When you enter the woods through the Gates of Saint Hestia, whisper the name of your quarry and she will bless your journey.
For whatever quarry is said, the GM secretly selects a difficultly.
- Easy = d6
- Medium = d8
- Hard = d10
- Very Hard = d12
When the players enter a new area, the GM rolls the difficulty die. If that number is equal to or lower than the number of areas the PCs have moved through this session, their quarry is here, though it might not be immediately obvious. There is a chance that their quarry is in the first area they move too and this is be design. Investigate and explore!
Before leaving Charhollow, the players are also instructed to tie a spool of thread to the feet of Saint Hestia’s statue to prevent them from getting lost.
When the players decide to return to Charhollow, they can follow the thread back home. However, there is a chance than an encounter has found their thread interesting and will block their path home (d6):
- 1 = Hard encounter. Big monster or group of monsters.

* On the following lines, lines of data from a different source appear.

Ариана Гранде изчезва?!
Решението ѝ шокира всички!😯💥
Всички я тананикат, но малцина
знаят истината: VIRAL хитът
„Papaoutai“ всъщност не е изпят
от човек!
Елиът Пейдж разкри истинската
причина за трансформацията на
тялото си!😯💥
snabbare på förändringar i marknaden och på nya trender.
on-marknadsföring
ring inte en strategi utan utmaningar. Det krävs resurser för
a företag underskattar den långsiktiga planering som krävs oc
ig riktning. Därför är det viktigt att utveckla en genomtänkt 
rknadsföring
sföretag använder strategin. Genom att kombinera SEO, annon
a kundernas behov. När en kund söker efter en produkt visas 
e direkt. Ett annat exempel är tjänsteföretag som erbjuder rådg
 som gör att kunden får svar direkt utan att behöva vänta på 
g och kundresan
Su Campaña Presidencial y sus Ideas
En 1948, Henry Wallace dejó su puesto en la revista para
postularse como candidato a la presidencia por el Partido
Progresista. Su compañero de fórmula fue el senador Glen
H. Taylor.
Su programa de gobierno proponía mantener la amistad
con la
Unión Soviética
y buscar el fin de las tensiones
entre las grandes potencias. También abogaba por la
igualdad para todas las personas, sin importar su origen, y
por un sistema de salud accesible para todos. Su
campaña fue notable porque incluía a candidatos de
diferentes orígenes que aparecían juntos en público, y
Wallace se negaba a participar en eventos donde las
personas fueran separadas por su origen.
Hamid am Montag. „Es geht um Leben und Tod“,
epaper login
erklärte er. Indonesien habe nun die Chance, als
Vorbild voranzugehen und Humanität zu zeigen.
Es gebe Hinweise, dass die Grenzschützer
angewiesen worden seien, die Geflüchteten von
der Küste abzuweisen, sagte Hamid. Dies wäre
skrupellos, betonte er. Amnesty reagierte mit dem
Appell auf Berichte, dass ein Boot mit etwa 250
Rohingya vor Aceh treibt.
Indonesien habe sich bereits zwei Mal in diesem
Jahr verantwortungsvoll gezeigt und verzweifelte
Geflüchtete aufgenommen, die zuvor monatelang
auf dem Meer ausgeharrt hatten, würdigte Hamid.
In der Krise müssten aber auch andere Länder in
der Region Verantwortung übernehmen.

- 2-3 = Soft encounter. Vermin or fauna or curious folks.
- 4+ = Clear. No problems.
I don’t like it when a choice is made to heal and nothing happens. But I also don’t like guaranteeing a random encounter every time you take a much-needed rest. So, a compromise that leverages the neater mechanics of Cairn:
When the party heals to recover HP, make two d6 rolls:
First d6 = Supply Roll
- 1 = Crisis. No one heals. Everyone marks 1 Fatigue.
- 2-3 = Warning. All but one random PC heals. Everyone marks 1 Fatigue.
- 4+ = Normal. Everyone heals. Everyone marks 1 Fatigue.
Second d6 = Encounter Roll
- 1 = Encounter. Danger is here. Roll to see who goes first.
- 2-3 = Clue. Danger is nearby. Give a hint. Arrives the next time “Clue” or “Encounter” is rolled .
- 4+ = Clear. No danger here. Carry on.
Fatigue gums up your equipment slots, so that you can carry fewer items and treasures. But if you don’t heal, you have a higher chance of dying… Risk and reward!
Initiative is not based on DEX here, but Light. Stolen from Veins in the Earth, players are grouped based on Light source. So if one player holds the torch for the group, everyone goes off of that player’s initiative roll.
Example 1: Cub holds the torch for the group. The torch is STR 8. When combat breaks out, he rolls for the group. If successful, they go before the monsters.
Example 2: Cub holds a torch for himself and Jed, while Cody and Bartlett are off investigating another room with a ghostlight, a lantern with a literal ghost (STR 11). When the undead come for them, Cub rolls a save to see if he and Jed go before the monsters, while Cody does the same for himself and Bartlett.
Then it’s just a matter of me ripping of Pat Stuart and making odd light sources with strange quirks or drawbacks.
Characters have been created using this package sheet with Arcana. When given to a new character, that package is marked off permanently. You are limited in how many characters you can make. If you run out, game over (unlikely, but still possible).
Whenever a character dies, roll a d10. If you roll equal to or lower than the total number of dead PC’s, the next phase of dragon-sickness occurs.
Dragon-sickness is the lasting gift of the dragon to the condemned village, draining the villagers into disease and rabid madness as the woods invade their minds. The death of the PCs means the slow and painful death of Charhollow…
Want a shorter or longer campaign? Just change the size of the die.
EDIT: Oh, and when you roll a new character, they have your old memories and skills. But not items (unless your buddies saved them for you and not themselves).